Transcribe exactly the lines below that begin at the line with "312/263-1579 – TDD |" and stop after the line with "60601 312/814-6269 |", leaving out every picture.

DATA FOR THE TASK Start Marker

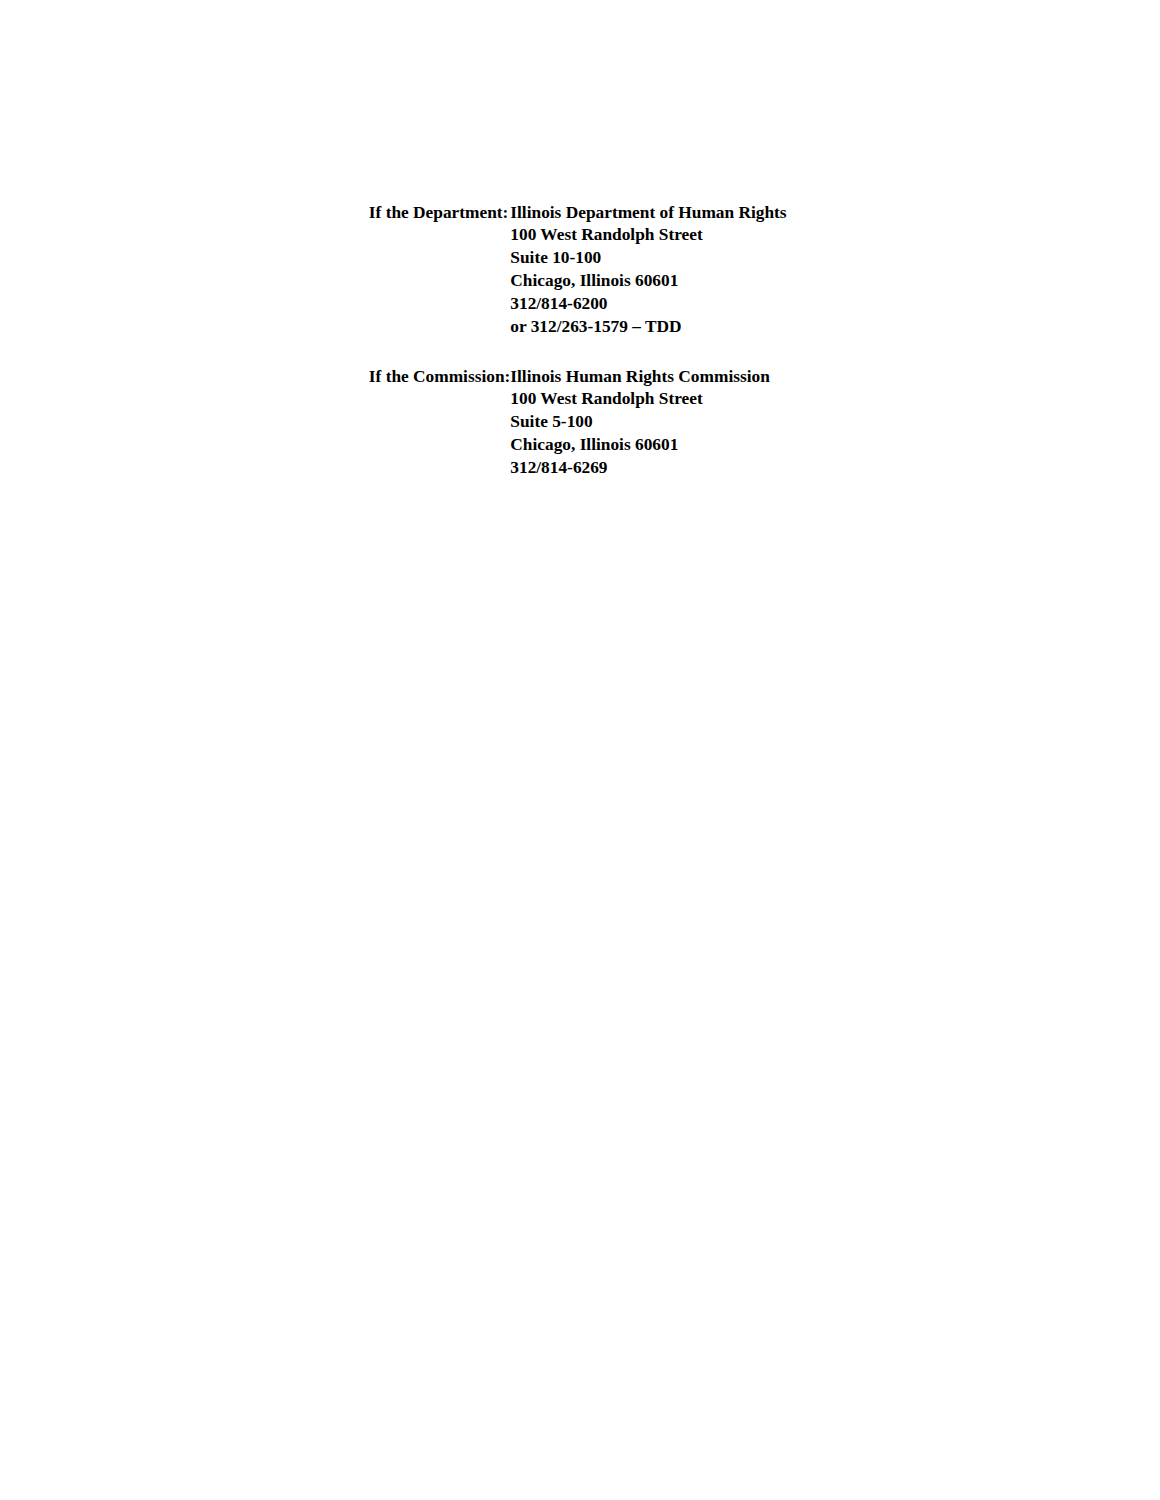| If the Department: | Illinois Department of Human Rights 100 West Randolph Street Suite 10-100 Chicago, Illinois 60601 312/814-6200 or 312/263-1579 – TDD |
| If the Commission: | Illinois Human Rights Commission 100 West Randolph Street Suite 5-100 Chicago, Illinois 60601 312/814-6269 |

DATA FOR THE TASK End Marker
DATA FOR THE TASK Start Marker

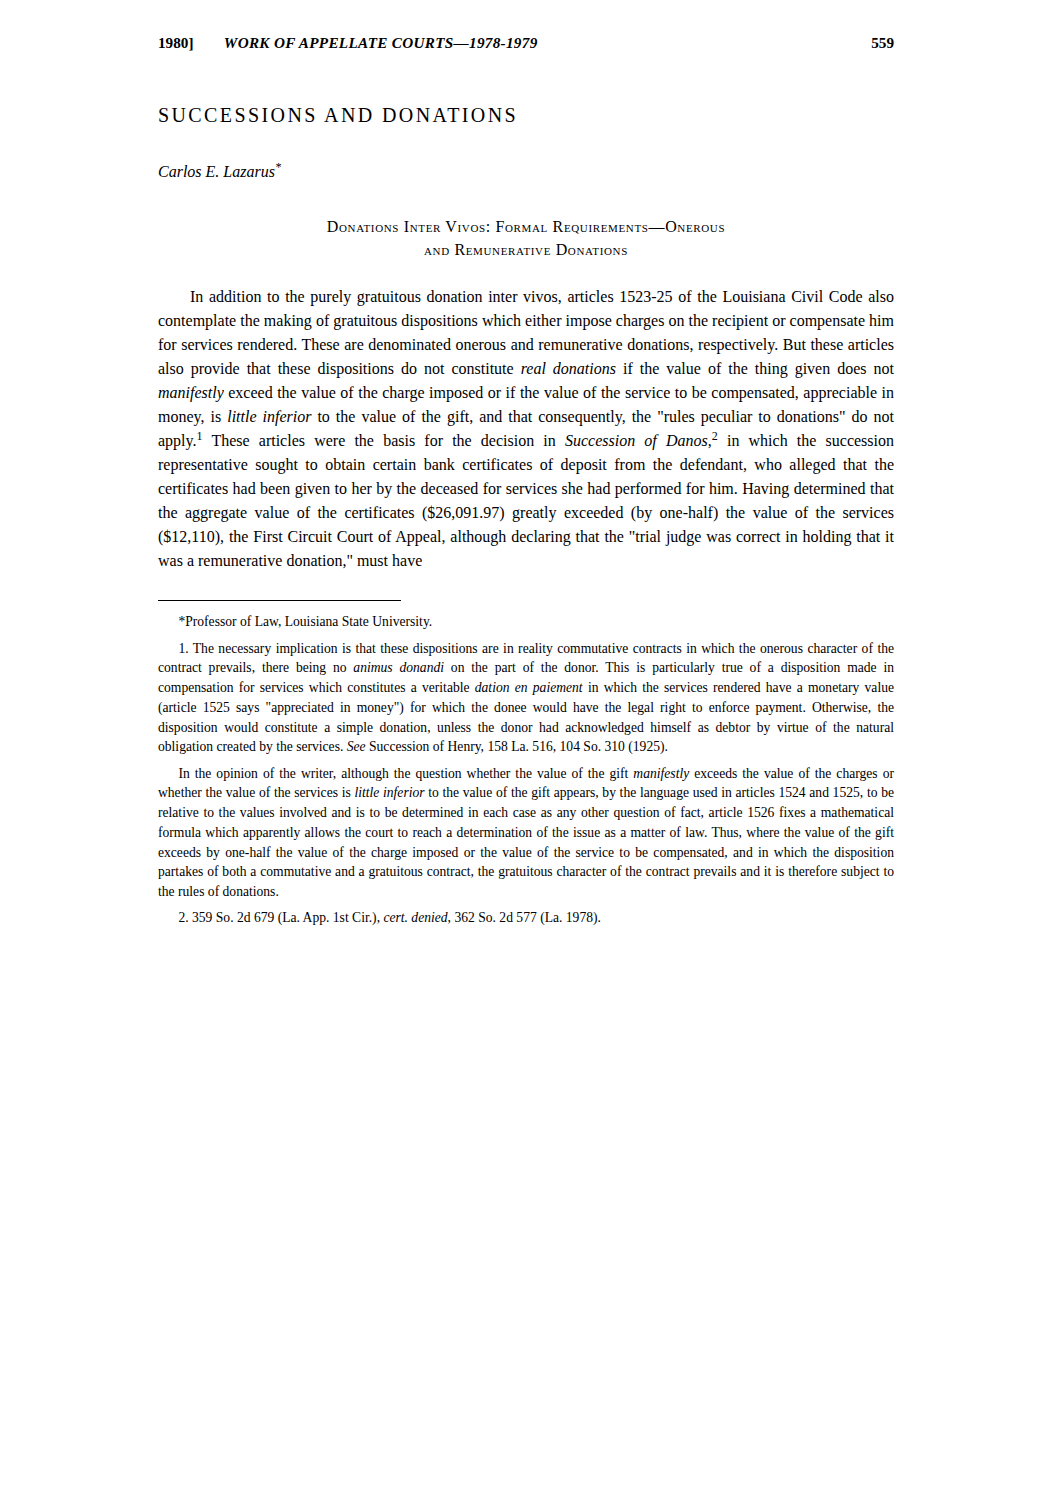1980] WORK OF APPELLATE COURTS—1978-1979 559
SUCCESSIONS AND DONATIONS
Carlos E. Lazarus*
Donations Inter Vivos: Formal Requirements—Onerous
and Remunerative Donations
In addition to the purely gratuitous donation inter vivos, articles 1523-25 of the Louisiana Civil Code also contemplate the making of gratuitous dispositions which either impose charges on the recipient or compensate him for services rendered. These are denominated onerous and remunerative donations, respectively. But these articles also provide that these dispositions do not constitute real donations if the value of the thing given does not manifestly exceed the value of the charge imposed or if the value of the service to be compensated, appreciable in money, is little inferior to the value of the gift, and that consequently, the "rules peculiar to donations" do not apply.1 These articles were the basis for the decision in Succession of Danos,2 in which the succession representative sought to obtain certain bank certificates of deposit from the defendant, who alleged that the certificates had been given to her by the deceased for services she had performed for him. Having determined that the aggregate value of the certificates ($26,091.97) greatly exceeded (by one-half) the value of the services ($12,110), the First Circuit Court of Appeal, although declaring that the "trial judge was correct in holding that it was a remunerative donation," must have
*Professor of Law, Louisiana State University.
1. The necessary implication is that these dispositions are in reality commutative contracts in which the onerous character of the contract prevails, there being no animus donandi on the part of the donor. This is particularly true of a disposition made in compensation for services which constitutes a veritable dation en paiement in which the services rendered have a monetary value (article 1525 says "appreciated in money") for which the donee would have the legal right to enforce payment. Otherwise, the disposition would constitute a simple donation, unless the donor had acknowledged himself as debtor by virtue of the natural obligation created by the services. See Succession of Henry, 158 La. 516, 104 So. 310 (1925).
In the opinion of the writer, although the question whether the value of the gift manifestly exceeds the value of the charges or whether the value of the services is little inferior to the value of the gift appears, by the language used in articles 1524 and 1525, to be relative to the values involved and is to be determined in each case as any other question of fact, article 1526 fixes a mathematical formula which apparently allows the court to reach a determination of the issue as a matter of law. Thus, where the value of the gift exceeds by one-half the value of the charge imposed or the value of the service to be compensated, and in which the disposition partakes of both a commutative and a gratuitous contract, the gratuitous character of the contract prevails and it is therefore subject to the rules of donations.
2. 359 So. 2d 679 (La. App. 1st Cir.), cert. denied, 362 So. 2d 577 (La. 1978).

DATA FOR THE TASK End Marker

*RESULT OF THE TASK*
| If the Department: | Illinois Department of Human Rights 100 West Randolph Street Suite 10-100 Chicago, Illinois 60601 312/814-6200 or 312/263-1579 – TDD |
| If the Commission: | Illinois Human Rights Commission 100 West Randolph Street Suite 5-100 Chicago, Illinois 60601 312/814-6269 |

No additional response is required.